**Task to carry out:** The copy you give must match the records exactly, except that it holds no images.

Segment Start: The records

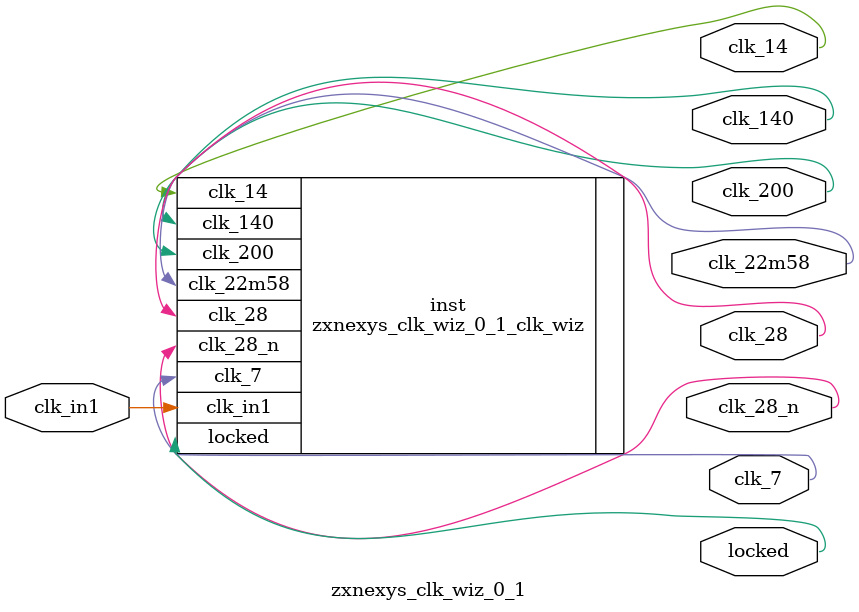
<source format=v>


`timescale 1ps/1ps

(* CORE_GENERATION_INFO = "zxnexys_clk_wiz_0_1,clk_wiz_v6_0_9_0_0,{component_name=zxnexys_clk_wiz_0_1,use_phase_alignment=true,use_min_o_jitter=false,use_max_i_jitter=false,use_dyn_phase_shift=false,use_inclk_switchover=false,use_dyn_reconfig=false,enable_axi=0,feedback_source=FDBK_AUTO,PRIMITIVE=MMCM,num_out_clk=7,clkin1_period=10.000,clkin2_period=10.000,use_power_down=false,use_reset=false,use_locked=true,use_inclk_stopped=false,feedback_type=SINGLE,CLOCK_MGR_TYPE=NA,manual_override=false}" *)

module zxnexys_clk_wiz_0_1 
 (
  // Clock out ports
  output        clk_200,
  output        clk_140,
  output        clk_28_n,
  output        clk_28,
  output        clk_22m58,
  output        clk_14,
  output        clk_7,
  // Status and control signals
  output        locked,
 // Clock in ports
  input         clk_in1
 );

  zxnexys_clk_wiz_0_1_clk_wiz inst
  (
  // Clock out ports  
  .clk_200(clk_200),
  .clk_140(clk_140),
  .clk_28_n(clk_28_n),
  .clk_28(clk_28),
  .clk_22m58(clk_22m58),
  .clk_14(clk_14),
  .clk_7(clk_7),
  // Status and control signals               
  .locked(locked),
 // Clock in ports
  .clk_in1(clk_in1)
  );

endmodule

</source>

Segment End: The records

**Written solution:**
<source format=v>


`timescale 1ps/1ps

(* CORE_GENERATION_INFO = "zxnexys_clk_wiz_0_1,clk_wiz_v6_0_9_0_0,{component_name=zxnexys_clk_wiz_0_1,use_phase_alignment=true,use_min_o_jitter=false,use_max_i_jitter=false,use_dyn_phase_shift=false,use_inclk_switchover=false,use_dyn_reconfig=false,enable_axi=0,feedback_source=FDBK_AUTO,PRIMITIVE=MMCM,num_out_clk=7,clkin1_period=10.000,clkin2_period=10.000,use_power_down=false,use_reset=false,use_locked=true,use_inclk_stopped=false,feedback_type=SINGLE,CLOCK_MGR_TYPE=NA,manual_override=false}" *)

module zxnexys_clk_wiz_0_1 
 (
  // Clock out ports
  output        clk_200,
  output        clk_140,
  output        clk_28_n,
  output        clk_28,
  output        clk_22m58,
  output        clk_14,
  output        clk_7,
  // Status and control signals
  output        locked,
 // Clock in ports
  input         clk_in1
 );

  zxnexys_clk_wiz_0_1_clk_wiz inst
  (
  // Clock out ports  
  .clk_200(clk_200),
  .clk_140(clk_140),
  .clk_28_n(clk_28_n),
  .clk_28(clk_28),
  .clk_22m58(clk_22m58),
  .clk_14(clk_14),
  .clk_7(clk_7),
  // Status and control signals               
  .locked(locked),
 // Clock in ports
  .clk_in1(clk_in1)
  );

endmodule

</source>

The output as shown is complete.